Briana Waters serving 11 more months for 2001 UW arson

from The Olympian. June 22:

Former Olympia woman sentenced to prison for UW arson

A federal judge sentenced a former Olympia woman to 11 months in prison during a court hearing Friday for her role in a 2001 arson that destroyed the University of Washington’s Center for Urban Horticulture.

Briana Waters, 36, of Oakland, Calif., was sentenced to 48 months, but she will return to prison for 11 months because of the approximately 37 months she has already served, according to a news release from the U.S. Attorney’s Office in Seattle.

Last year, Waters pleaded guilty to conspiracy, arson, possession of an unregistered destructive device and using a destructive device during a crime of violence. As part of her guilty plea, Waters admitted the fire bomb devices used to burn down the horticulture center in May, 2011 were built at her Olympia residence, that she helped transport them and that she served as a lookout during the arson.

The fire, which resulted in $6 million in damages, was part of a string of 17 arsons across the West by radical environmental groups, the Earth Liberation Front and the Animal Liberation Front. Fourteen other people have been convicted of crimes related to the fires.

Waters had been convicted in 2008 in connection with the arson and sentenced to six years in prison, but that conviction was overturned in late 2010 after an appeals court ruled that documents containing anarchist materials were improperly admitted as evidence.

Waters served two years and seven months in prison before she was released following that ruling in October, 2010, according to U.S. Attorney’s Office spokeswoman Emily Langlie.

Three other defendants, Jennifer Kolar of Seattle, Lacey Phillabaum, of Spokane, and Justin Solondz have also pleaded guilty and been sentenced for the arson.
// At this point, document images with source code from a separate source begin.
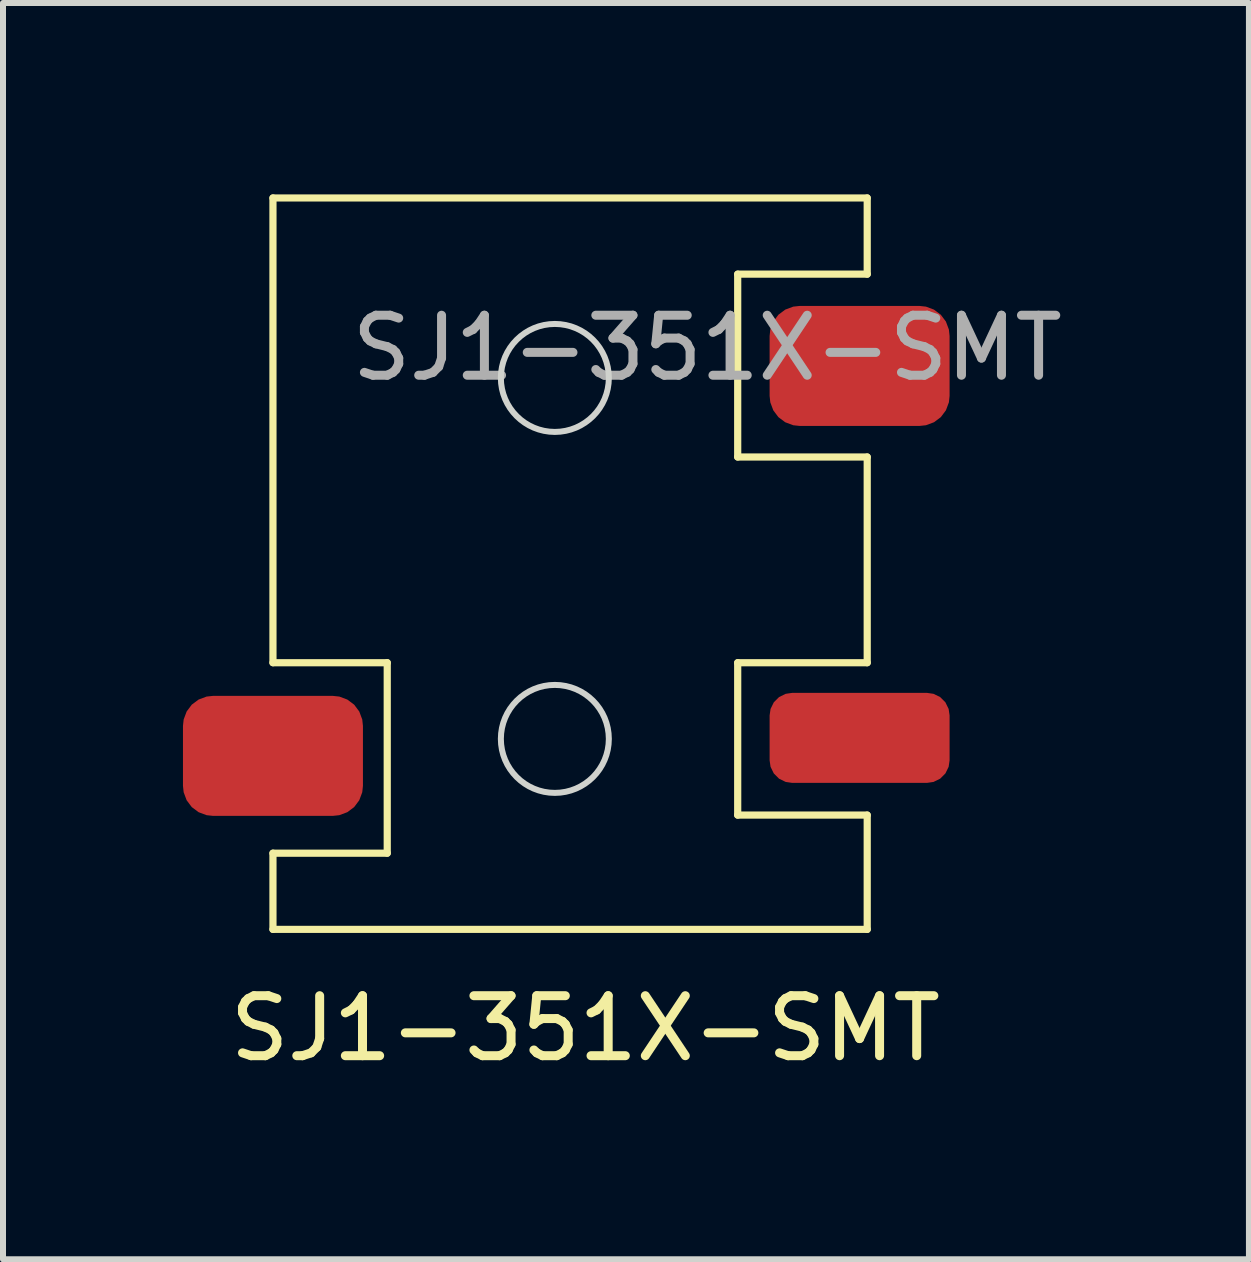
<source format=kicad_pcb>
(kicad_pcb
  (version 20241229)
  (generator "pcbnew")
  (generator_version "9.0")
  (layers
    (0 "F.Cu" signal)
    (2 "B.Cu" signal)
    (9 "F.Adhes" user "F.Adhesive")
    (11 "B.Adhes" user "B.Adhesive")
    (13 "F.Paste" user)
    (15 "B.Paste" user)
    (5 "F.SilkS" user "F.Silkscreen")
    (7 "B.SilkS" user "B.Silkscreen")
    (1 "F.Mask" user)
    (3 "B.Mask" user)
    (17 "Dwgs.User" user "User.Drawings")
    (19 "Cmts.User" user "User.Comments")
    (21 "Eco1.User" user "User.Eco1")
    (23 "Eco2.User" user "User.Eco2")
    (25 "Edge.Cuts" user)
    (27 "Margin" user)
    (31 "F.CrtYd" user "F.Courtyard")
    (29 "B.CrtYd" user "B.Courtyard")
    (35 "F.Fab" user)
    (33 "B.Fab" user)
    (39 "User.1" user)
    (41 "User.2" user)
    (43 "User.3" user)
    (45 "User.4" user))
  (footprint "SJ1-351X-SMT"
    (layer "F.Cu")
    (at 8.739 0.25)
    (property "Reference" "SJ1-351X-SMT" (at -2.032 13.843 0) (unlocked yes) (layer "F.SilkS") (effects (font (size 1 1) (thickness 0.15))))
    (attr smd)
    (fp_line (start -7.239 0) (end 2.667 0) (stroke (width 0.12) (type default)) (layer "F.SilkS"))
    (fp_line (start -7.239 7.747) (end -7.239 0) (stroke (width 0.12) (type default)) (layer "F.SilkS"))
    (fp_line (start -7.239 10.922) (end -5.334 10.922) (stroke (width 0.12) (type default)) (layer "F.SilkS"))
    (fp_line (start -7.239 12.192) (end -7.239 10.922) (stroke (width 0.12) (type default)) (layer "F.SilkS"))
    (fp_line (start -5.334 7.747) (end -7.239 7.747) (stroke (width 0.12) (type default)) (layer "F.SilkS"))
    (fp_line (start -5.334 10.922) (end -5.334 7.747) (stroke (width 0.12) (type default)) (layer "F.SilkS"))
    (fp_line (start 0.508 1.27) (end 0.508 4.318) (stroke (width 0.12) (type default)) (layer "F.SilkS"))
    (fp_line (start 0.508 4.318) (end 2.667 4.318) (stroke (width 0.12) (type default)) (layer "F.SilkS"))
    (fp_line (start 0.508 7.747) (end 0.508 10.287) (stroke (width 0.12) (type default)) (layer "F.SilkS"))
    (fp_line (start 0.508 10.287) (end 2.667 10.287) (stroke (width 0.12) (type default)) (layer "F.SilkS"))
    (fp_line (start 2.667 0) (end 2.667 1.27) (stroke (width 0.12) (type default)) (layer "F.SilkS"))
    (fp_line (start 2.667 1.27) (end 0.508 1.27) (stroke (width 0.12) (type default)) (layer "F.SilkS"))
    (fp_line (start 2.667 4.318) (end 2.667 7.747) (stroke (width 0.12) (type default)) (layer "F.SilkS"))
    (fp_line (start 2.667 7.747) (end 0.508 7.747) (stroke (width 0.12) (type default)) (layer "F.SilkS"))
    (fp_line (start 2.667 10.287) (end 2.667 12.192) (stroke (width 0.12) (type default)) (layer "F.SilkS"))
    (fp_line (start 2.667 12.192) (end -7.239 12.192) (stroke (width 0.12) (type default)) (layer "F.SilkS"))
    (fp_circle (center -2.54 3) (end -1.64 3) (stroke (width 0.1) (type default)) (fill no) (layer "Edge.Cuts"))
    (fp_circle (center -2.54 9.017) (end -1.64 9.017) (stroke (width 0.1) (type default)) (fill no) (layer "Edge.Cuts"))
    (fp_text user "${REFERENCE}" (at 0 2.5 0) (unlocked yes) (layer "F.Fab") (effects (font (size 1 1) (thickness 0.15))))
    (pad "1" smd roundrect (at 2.54 2.8) (size 3 2) (layers "F.Cu" "F.Mask" "F.Paste") (roundrect_rratio 0.25))
    (pad "2" smd roundrect (at -7.239 9.3) (size 3 2) (layers "F.Cu" "F.Mask" "F.Paste") (roundrect_rratio 0.25))
    (pad "3" smd roundrect (at 2.54 9) (size 3 1.5) (layers "F.Cu" "F.Mask" "F.Paste") (roundrect_rratio 0.25)))
  (gr_rect
    (start -3 -3)
    (end 17.769 17.941)
    (stroke (width 0.1) (type default))
    (fill no)
    (layer "Edge.Cuts")))
</source>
A fifth defendant, William Rodgers, of Prescott, Arizona, was indicted by a federal grand jury in the case, but committed suicide in December, 2005, while being held in Arizona.
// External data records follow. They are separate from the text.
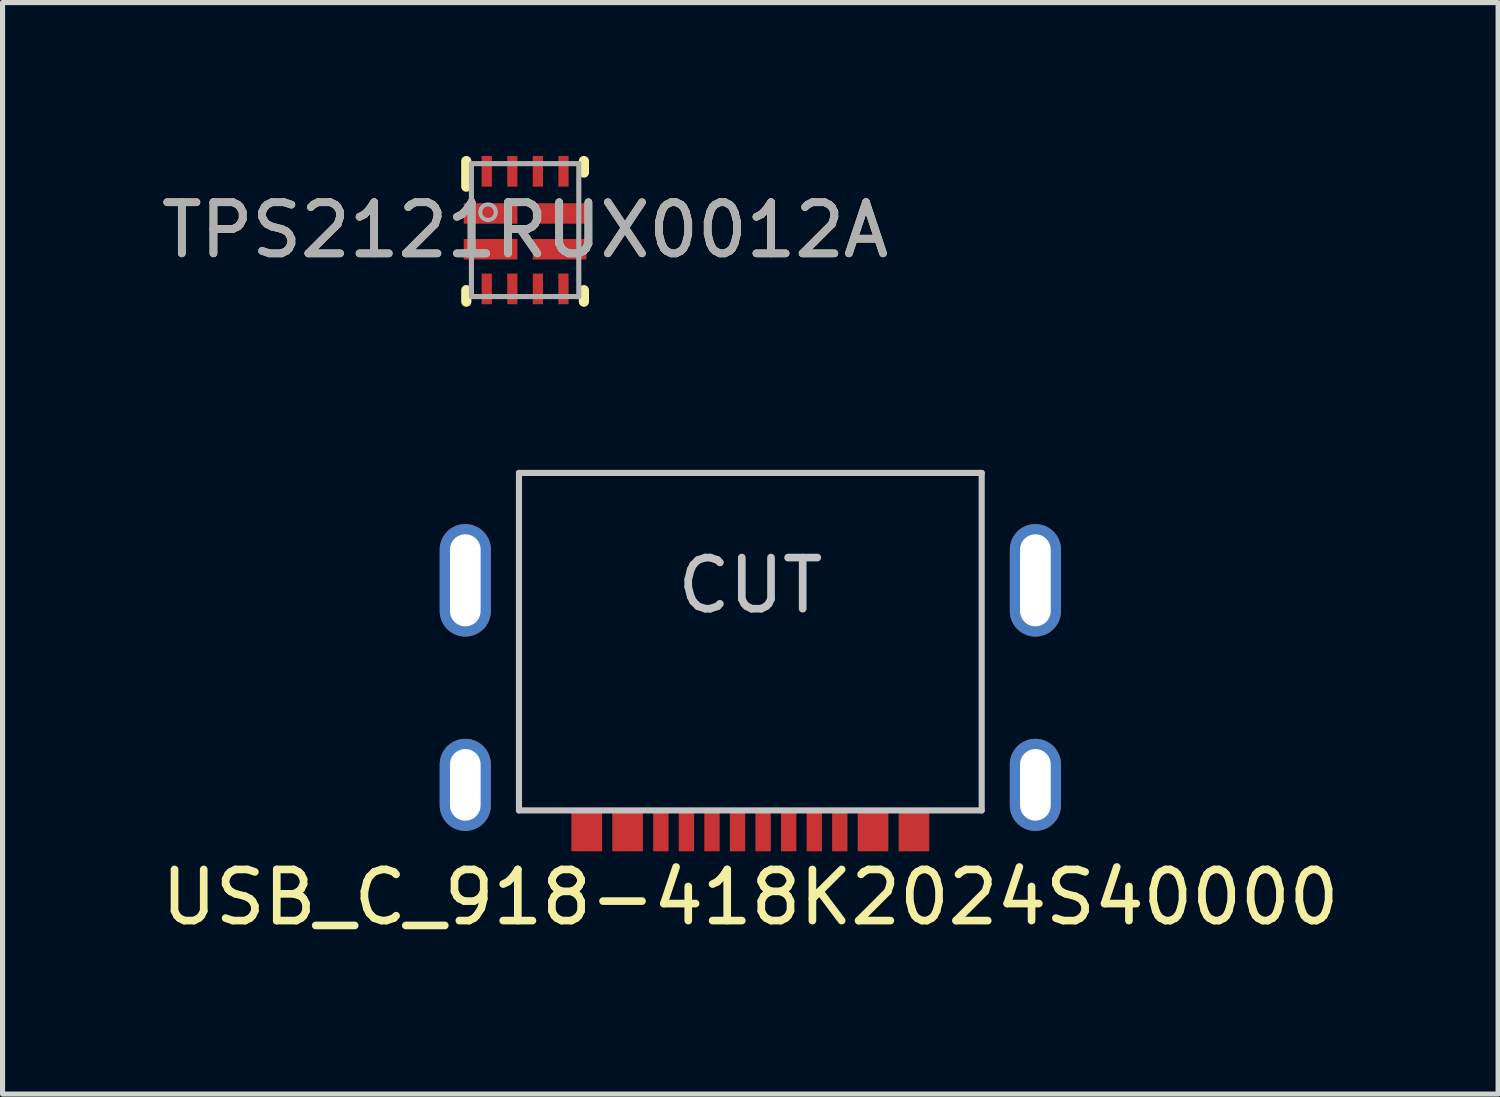
<source format=kicad_pcb>
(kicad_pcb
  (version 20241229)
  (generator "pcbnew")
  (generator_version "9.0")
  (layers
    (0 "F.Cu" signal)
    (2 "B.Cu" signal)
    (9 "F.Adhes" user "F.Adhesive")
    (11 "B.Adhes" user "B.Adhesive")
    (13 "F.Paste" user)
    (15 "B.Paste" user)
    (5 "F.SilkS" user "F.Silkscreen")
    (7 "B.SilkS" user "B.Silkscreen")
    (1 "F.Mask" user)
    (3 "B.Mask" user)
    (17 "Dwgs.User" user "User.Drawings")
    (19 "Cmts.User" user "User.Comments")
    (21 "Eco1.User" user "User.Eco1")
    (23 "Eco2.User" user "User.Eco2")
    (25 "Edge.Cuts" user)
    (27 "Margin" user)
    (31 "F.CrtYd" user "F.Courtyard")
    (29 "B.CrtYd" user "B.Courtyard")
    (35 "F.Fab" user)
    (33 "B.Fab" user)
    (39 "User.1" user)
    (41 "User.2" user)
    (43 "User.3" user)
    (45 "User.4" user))
  (footprint "TPS2121RUX0012A"
    (layer "F.Cu")
    (at 7.22 1.45)
    (property "Reference" "TPS2121RUX0012A" (at 0 0 0) (unlocked yes) (layer "F.SilkS") (effects (font (size 1 1) (thickness 0.15))))
    (attr smd)
    (fp_line (start -1.15 -0.85) (end -1.15 -1.35) (stroke (width 0.2) (type solid)) (layer "F.SilkS"))
    (fp_line (start -1.15 1.4) (end -1.15 1.175) (stroke (width 0.2) (type solid)) (layer "F.SilkS"))
    (fp_line (start 1.15 -1.125) (end 1.15 -1.35) (stroke (width 0.2) (type solid)) (layer "F.SilkS"))
    (fp_line (start 1.15 1.4) (end 1.15 1.175) (stroke (width 0.2) (type solid)) (layer "F.SilkS"))
    (fp_line (start -1.05 -1.3) (end 1.05 -1.3) (stroke (width 0.1) (type solid)) (layer "F.Fab"))
    (fp_line (start -1.05 1.3) (end -1.05 -1.3) (stroke (width 0.1) (type solid)) (layer "F.Fab"))
    (fp_line (start -1.05 1.3) (end 1.05 1.3) (stroke (width 0.1) (type solid)) (layer "F.Fab"))
    (fp_line (start 1.05 1.3) (end 1.05 -1.3) (stroke (width 0.1) (type solid)) (layer "F.Fab"))
    (fp_circle (center -0.725 -0.35) (end -0.573 -0.35) (stroke (width 0.08) (type solid)) (fill no) (layer "F.Fab"))
    (fp_text user "${REFERENCE}" (at 0 0 0) (unlocked yes) (layer "F.Fab") (effects (font (size 1 1) (thickness 0.15))))
    (pad "1" smd rect (at -0.675 -0.325) (size 1.05 0.4) (layers "F.Cu" "F.Mask" "F.Paste"))
    (pad "2" smd rect (at -0.675 0.375) (size 1.05 0.4) (layers "F.Cu" "F.Mask" "F.Paste"))
    (pad "3" smd rect (at -0.75 1.15 90) (size 0.6 0.2) (layers "F.Cu" "F.Mask" "F.Paste"))
    (pad "4" smd rect (at -0.25 1.15 90) (size 0.6 0.2) (layers "F.Cu" "F.Mask" "F.Paste"))
    (pad "5" smd rect (at 0.25 1.15 90) (size 0.6 0.2) (layers "F.Cu" "F.Mask" "F.Paste"))
    (pad "6" smd rect (at 0.75 1.15 90) (size 0.6 0.2) (layers "F.Cu" "F.Mask" "F.Paste"))
    (pad "7" smd rect (at 0.675 0.375) (size 1.05 0.4) (layers "F.Cu" "F.Mask" "F.Paste"))
    (pad "8" smd rect (at 0.675 -0.325) (size 1.05 0.4) (layers "F.Cu" "F.Mask" "F.Paste"))
    (pad "9" smd rect (at 0.75 -1.15 90) (size 0.6 0.2) (layers "F.Cu" "F.Mask" "F.Paste"))
    (pad "10" smd rect (at 0.25 -1.15 90) (size 0.6 0.2) (layers "F.Cu" "F.Mask" "F.Paste"))
    (pad "11" smd rect (at -0.25 -1.15 90) (size 0.6 0.2) (layers "F.Cu" "F.Mask" "F.Paste"))
    (pad "12" smd rect (at -0.75 -1.15 90) (size 0.6 0.2) (layers "F.Cu" "F.Mask" "F.Paste")))
  (footprint "USB_C_918-418K2024S40000"
    (layer "F.Cu")
    (at 11.625 6.2)
    (property "Reference" "USB_C_918-418K2024S40000" (at 0 8.3 0) (layer "F.SilkS") (effects (font (size 1 1) (thickness 0.15))))
    (attr through_hole)
    (fp_line (start -4.525 0) (end -4.525 6.6) (stroke (width 0.12) (type solid)) (layer "Dwgs.User"))
    (fp_line (start -4.525 0) (end 4.525 0) (stroke (width 0.12) (type solid)) (layer "Dwgs.User"))
    (fp_line (start -4.525 6.6) (end 4.525 6.6) (stroke (width 0.12) (type solid)) (layer "Dwgs.User"))
    (fp_line (start 4.525 0) (end 4.525 6.6) (stroke (width 0.12) (type solid)) (layer "Dwgs.User"))
    (fp_text user "CUT" (at 0 2.2 0) (layer "Dwgs.User") (effects (font (size 1 1) (thickness 0.15))))
    (pad "A1" smd rect (at -3.2 7) (size 0.6 0.8) (layers "F.Cu" "F.Mask" "F.Paste"))
    (pad "A1" smd rect (at 3.2 7) (size 0.6 0.8) (layers "F.Cu" "F.Mask" "F.Paste"))
    (pad "A4" smd rect (at -2.4 7) (size 0.6 0.8) (layers "F.Cu" "F.Mask" "F.Paste"))
    (pad "A4" smd rect (at 2.4 7) (size 0.6 0.8) (layers "F.Cu" "F.Mask" "F.Paste"))
    (pad "A5" smd rect (at 1.25 7) (size 0.3 0.8) (layers "F.Cu" "F.Mask" "F.Paste"))
    (pad "A6" smd rect (at 0.25 7) (size 0.3 0.8) (layers "F.Cu" "F.Mask" "F.Paste"))
    (pad "A7" smd rect (at -0.25 7) (size 0.3 0.8) (layers "F.Cu" "F.Mask" "F.Paste"))
    (pad "A8" smd rect (at -1.25 7) (size 0.3 0.8) (layers "F.Cu" "F.Mask" "F.Paste"))
    (pad "B5" smd rect (at -1.75 7) (size 0.3 0.8) (layers "F.Cu" "F.Mask" "F.Paste"))
    (pad "B6" smd rect (at -0.75 7) (size 0.3 0.8) (layers "F.Cu" "F.Mask" "F.Paste"))
    (pad "B7" smd rect (at 0.75 7) (size 0.3 0.8) (layers "F.Cu" "F.Mask" "F.Paste"))
    (pad "B8" smd rect (at 1.75 7) (size 0.3 0.8) (layers "F.Cu" "F.Mask" "F.Paste"))
    (pad "S1" thru_hole oval (at -5.575 2.1) (size 1 2.2) (drill oval 0.6 1.8) (layers "*.Cu" "*.Mask"))
    (pad "S1" thru_hole oval (at -5.575 6.1) (size 1 1.8) (drill oval 0.6 1.4) (layers "*.Cu" "*.Mask"))
    (pad "S1" thru_hole oval (at 5.575 2.1) (size 1 2.2) (drill oval 0.6 1.8) (layers "*.Cu" "*.Mask"))
    (pad "S1" thru_hole oval (at 5.575 6.1) (size 1 1.8) (drill oval 0.6 1.4) (layers "*.Cu" "*.Mask")))
  (gr_rect
    (start -3 -3)
    (end 26.25 18.348)
    (stroke (width 0.1) (type default))
    (fill no)
    (layer "Edge.Cuts")))
</source>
Waters, a student at The Evergreen State College at the time of the arson, was allegedly a member of a cell of the Animal Liberation Front known as “The Family.” The group wanted to destroy corporate and government operations they thought were harming the environment and animals, and prosecutors said members targeted the UW research center under the mistaken belief that poplar trees were being genetically engineered there.

In a news release, U.S. Attorney Jenny Durkan stated, “The $6 million Ms. Waters and the rest of these defendants owe in restitution will never truly compensate the researchers who lost their life’s work, their sense of security and the endangered plants they were trying to propagate. We are fortunate no lives were lost in the fire. I commend the work of the first responders who controlled the fire and the dedicated agents and officers that tracked down there conspirators to hold them accountable.”

The UW center was rebuilt at a cost of $7 million and reopened three years later.

Waters and the other defendants in the UW arson case share a restitution obligation of $6 million, according to the U.S. Attorney’s Office.